Günther Böhm GHBoehm at ish.de
Sun Sep 12 23:53:25 PDT 2004

GVLESS at aol.com schrieb:

>The words were:  (and perhaps not spelled correctly)
this one is correctly spelled and indeed of Yiddish origin but it was 
used for misfortune or mishap. Its source is a connection of the German 
word "schlimm" = grave, serious, bad, and the Hebrew word "mazel" = 
luck, fortune.

>Schlameel  (or schlameil)
Schlemihl stems from the German novel by Adalbert  von Chamisso "Peter 
Schlemihls wundersame Geschichte" of 1814. Its origin is again Yiddisch 
(at least Chamisso said so) and actually means "beloved by god" though 
it was used for "unlucky devil" or "walking disaster".

>Kleiner Schlingel
Schlingel stems from Middle Lower German "Sluengel" and means "man [boy] 
with time on his hands" or "good for nothing".

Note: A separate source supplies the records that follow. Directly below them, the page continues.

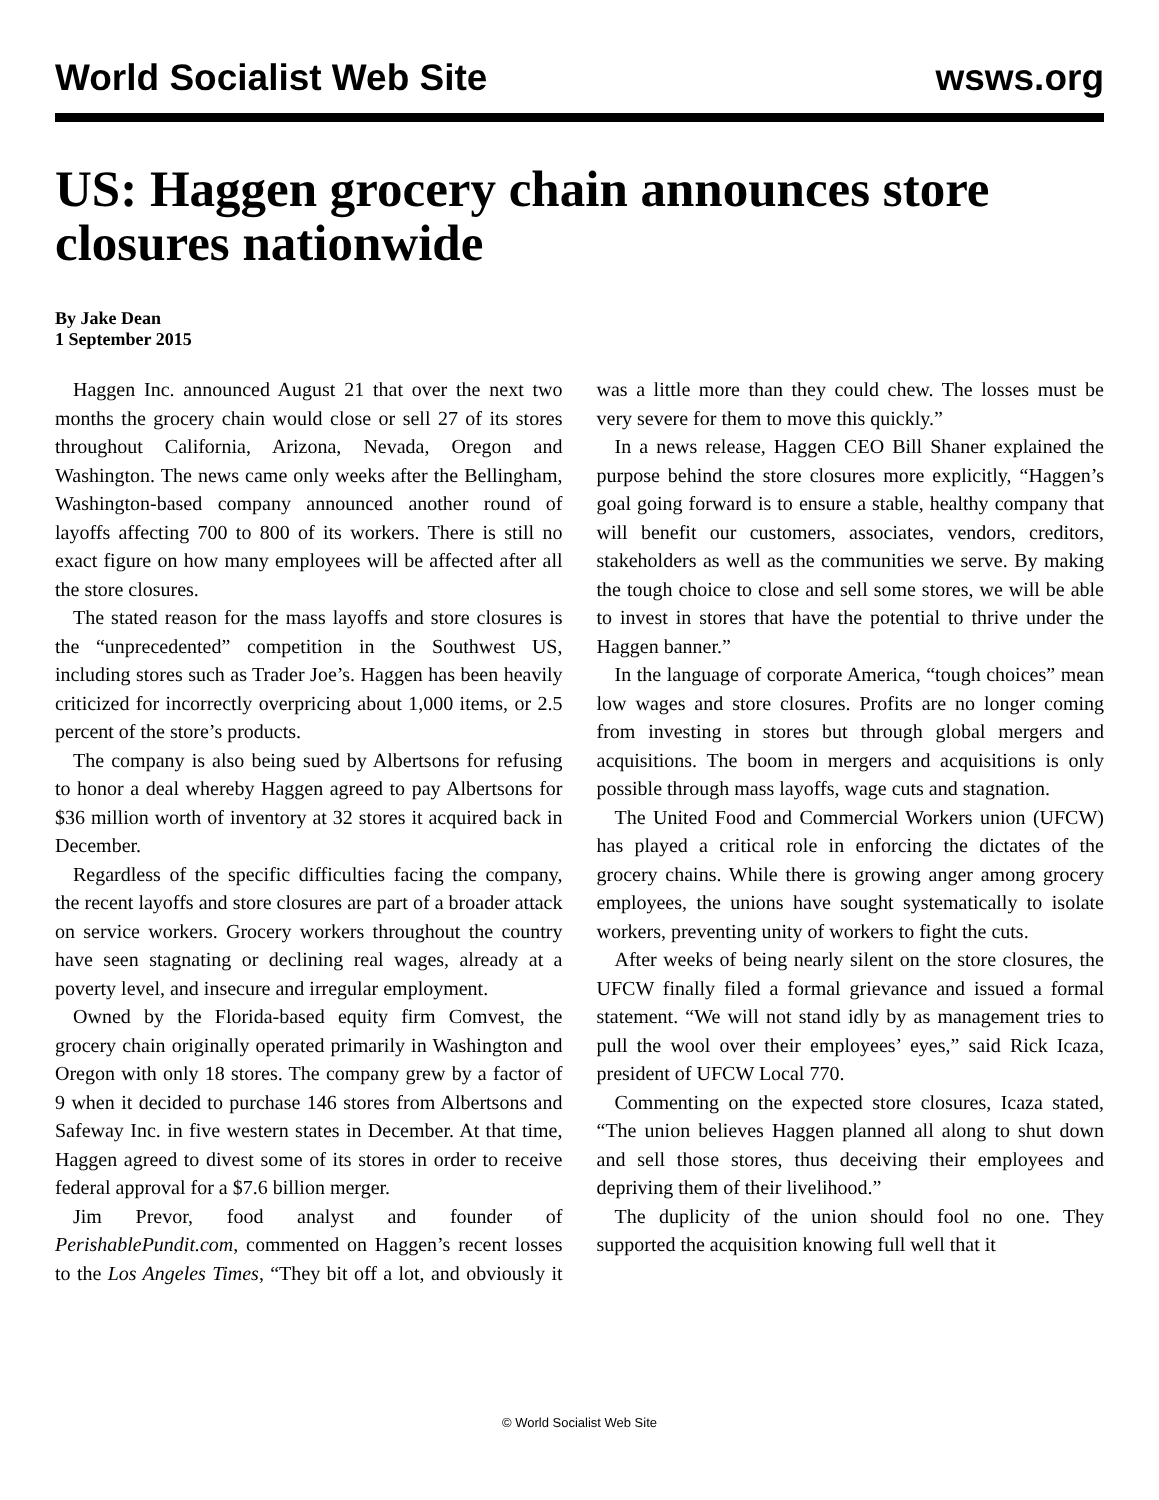World Socialist Web Site wsws.org
US: Haggen grocery chain announces store closures nationwide
By Jake Dean
1 September 2015
Haggen Inc. announced August 21 that over the next two months the grocery chain would close or sell 27 of its stores throughout California, Arizona, Nevada, Oregon and Washington. The news came only weeks after the Bellingham, Washington-based company announced another round of layoffs affecting 700 to 800 of its workers. There is still no exact figure on how many employees will be affected after all the store closures.
The stated reason for the mass layoffs and store closures is the “unprecedented” competition in the Southwest US, including stores such as Trader Joe’s. Haggen has been heavily criticized for incorrectly overpricing about 1,000 items, or 2.5 percent of the store’s products.
The company is also being sued by Albertsons for refusing to honor a deal whereby Haggen agreed to pay Albertsons for $36 million worth of inventory at 32 stores it acquired back in December.
Regardless of the specific difficulties facing the company, the recent layoffs and store closures are part of a broader attack on service workers. Grocery workers throughout the country have seen stagnating or declining real wages, already at a poverty level, and insecure and irregular employment.
Owned by the Florida-based equity firm Comvest, the grocery chain originally operated primarily in Washington and Oregon with only 18 stores. The company grew by a factor of 9 when it decided to purchase 146 stores from Albertsons and Safeway Inc. in five western states in December. At that time, Haggen agreed to divest some of its stores in order to receive federal approval for a $7.6 billion merger.
Jim Prevor, food analyst and founder of PerishablePundit.com, commented on Haggen’s recent losses to the Los Angeles Times, “They bit off a lot, and obviously it was a little more than they could chew. The losses must be very severe for them to move this quickly.”
In a news release, Haggen CEO Bill Shaner explained the purpose behind the store closures more explicitly, “Haggen’s goal going forward is to ensure a stable, healthy company that will benefit our customers, associates, vendors, creditors, stakeholders as well as the communities we serve. By making the tough choice to close and sell some stores, we will be able to invest in stores that have the potential to thrive under the Haggen banner.”
In the language of corporate America, “tough choices” mean low wages and store closures. Profits are no longer coming from investing in stores but through global mergers and acquisitions. The boom in mergers and acquisitions is only possible through mass layoffs, wage cuts and stagnation.
The United Food and Commercial Workers union (UFCW) has played a critical role in enforcing the dictates of the grocery chains. While there is growing anger among grocery employees, the unions have sought systematically to isolate workers, preventing unity of workers to fight the cuts.
After weeks of being nearly silent on the store closures, the UFCW finally filed a formal grievance and issued a formal statement. “We will not stand idly by as management tries to pull the wool over their employees’ eyes,” said Rick Icaza, president of UFCW Local 770.
Commenting on the expected store closures, Icaza stated, “The union believes Haggen planned all along to shut down and sell those stores, thus deceiving their employees and depriving them of their livelihood.”
The duplicity of the union should fool no one. They supported the acquisition knowing full well that it
© World Socialist Web Site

The Yiddish words were common through whole Germany though still more in 
its southern regions and primarily used by the humble tradesmen and 
peasants. After a certain decline of Yiddisch words in 19th century, 
their use increased again when lots of Polish and Ukrainian speaking 
workers immigrated to the Westphalian mining and industrial region. 
Typical Yiddish words from the latter period are "maloche" = hard work 
(originally Hebrew "malakha" = labor, work), "Knast" = prison 
(originally Hebrew "knas" = punishment), or the Berlin idiom "dufte" (in 
Westphalia "tofte") = great, smashingly (originally Hebrew "tow" = good).